Published November 22, 2015

I'm relatively new in functional programming but I really enjoy trying to code some piece of software in Haskell. It's a pure, strongly type and efficient language. I tried to develop a little program to break SHA1 hashes and the code in only 4 lines long. ### Generate the list of all the possible strings

I found a Stack Overflow answer where someone explains how to use the laziness of Haskell to build an infinite list of all the possible strings. The one line function is :

``````module Example where

allStrings :: [String]
allStrings = [ c : s | s <- "" : allStrings, c <- ['a'..'z'] ++ ['0'..'9'] ]
``````

`allStrings` is a list of strings defined as the concatenation of one character `c` in the list `['a'..'z'] ++ ['0'..'9']` and one string of `allStrings`. The definition is here recursive and we get an infinite list.

### Compute the SHA1 hash

First, I decided to use the `sha1` library but it wasn't really efficient. I decided to switch to the `cryptohash` library which is really faster.

`sha1``cryptohash`

We need to transform the `String` in `ByteString` before computing the hash so I needed one line to code my SHA1 function:

``````module Example where

sha1 :: String -> Digest SHA1
sha1 = hash . B.pack
``````

Now we need to compute the hash to check if it matches the hash provided by the user. Here again it's a really simple operation in Haskell:

``````module Example where

checkPassword :: Digest SHA1 -> String -> Bool
checkPassword hash string = (sha1 string) == hash
``````

The function takes the hash we're looking for and a string, compute the SHA1 of the string and compare the two results.

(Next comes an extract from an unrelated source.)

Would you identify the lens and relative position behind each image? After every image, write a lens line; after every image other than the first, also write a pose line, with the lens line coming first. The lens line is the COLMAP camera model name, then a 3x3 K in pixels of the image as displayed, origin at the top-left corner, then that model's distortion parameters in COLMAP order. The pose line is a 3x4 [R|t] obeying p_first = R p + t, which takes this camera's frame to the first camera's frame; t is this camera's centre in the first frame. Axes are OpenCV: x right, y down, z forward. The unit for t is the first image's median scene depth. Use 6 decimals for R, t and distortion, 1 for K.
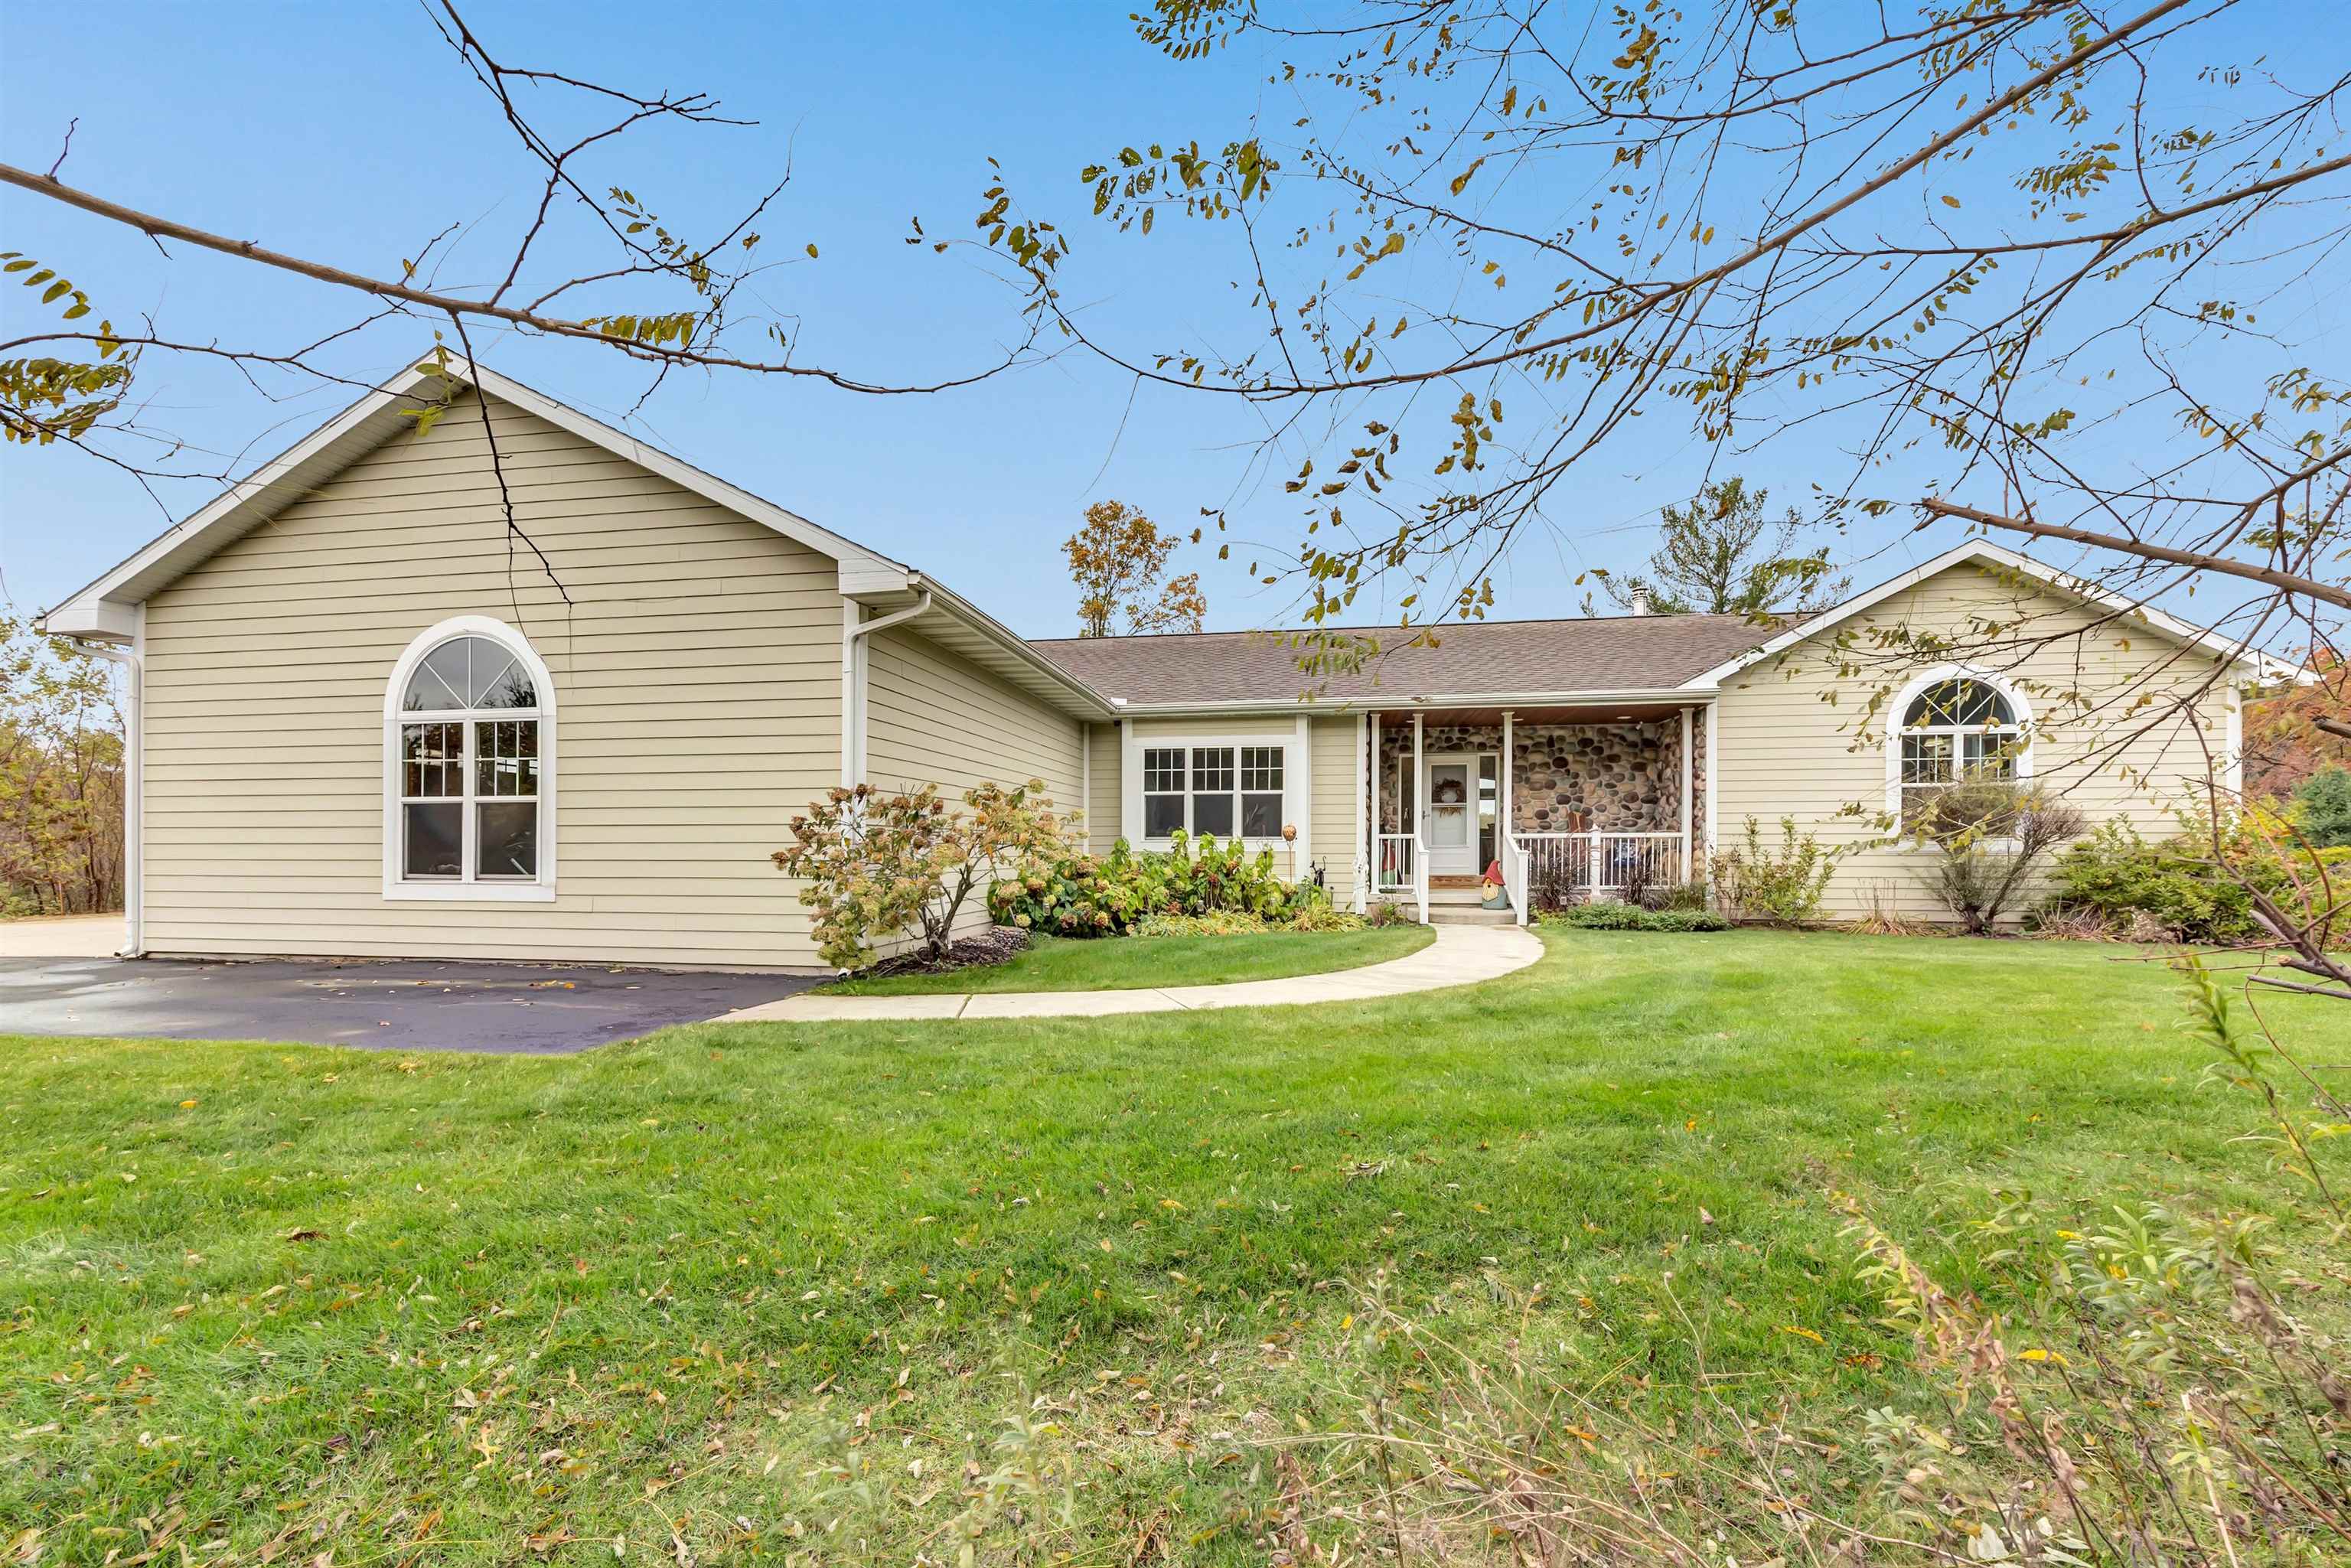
lens RADIAL K [[958.0, 0, 1160.2], [0, 958.0, 834.0], [0, 0, 1]] dist [0.002812, 0.000293]
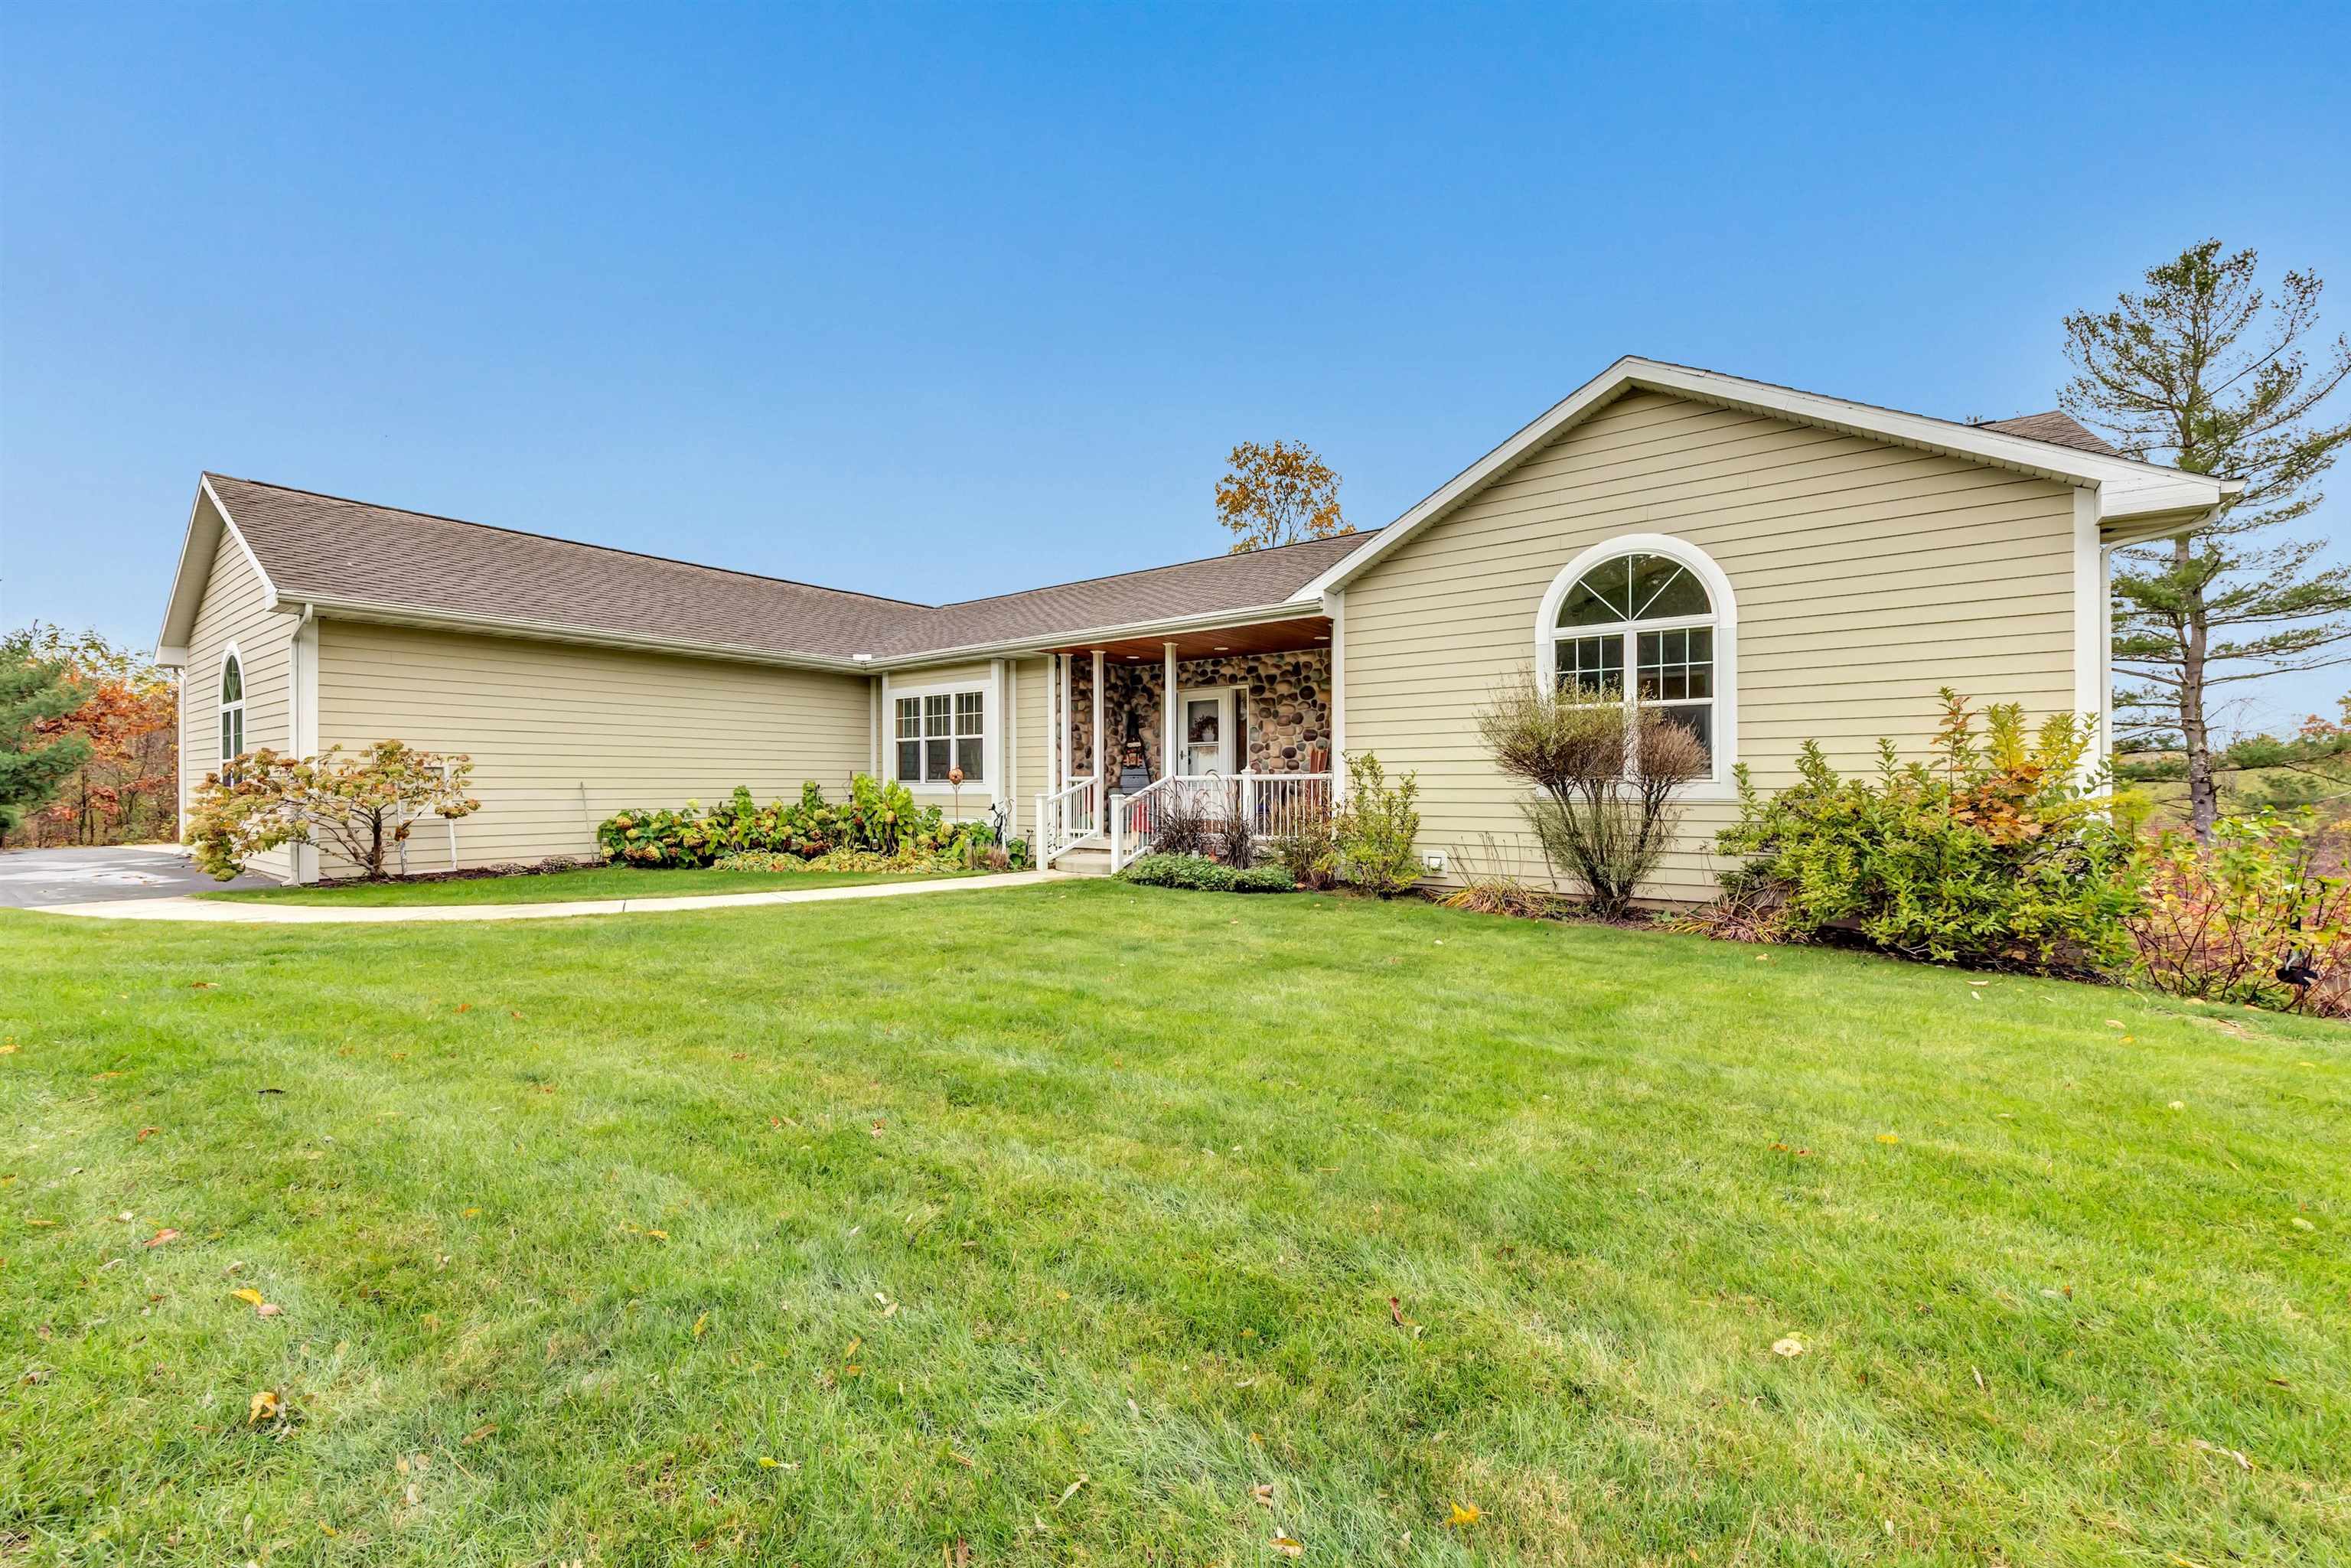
lens RADIAL K [[958.0, 0, 1175.1], [0, 958.0, 791.0], [0, 0, 1]] dist [0.002812, 0.000293]
pose [[0.891174, 0.001502, -0.453659, 0.764240], [0.006508, 0.999849, 0.016094, -0.000349], [0.453615, -0.017295, 0.891030, 0.185399]]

Eventually, we need to find the correct password in the list of all possible strings.

``````module Example where

findPassword :: Digest SHA1 -> String
``````

First we build the filtering function `checkPassword passwordHash`, then we build a function that filter a list and take the head `head . filter (checkPassword passwordHash)` and finally, we call this function on our infinite list of strings.

Here we take advantage of the lazy evaluation of Haskell. The compiler is smart enough to stop the computation of the infinite list as soon as one element match the filter function because we're only looking for the head of the computed list.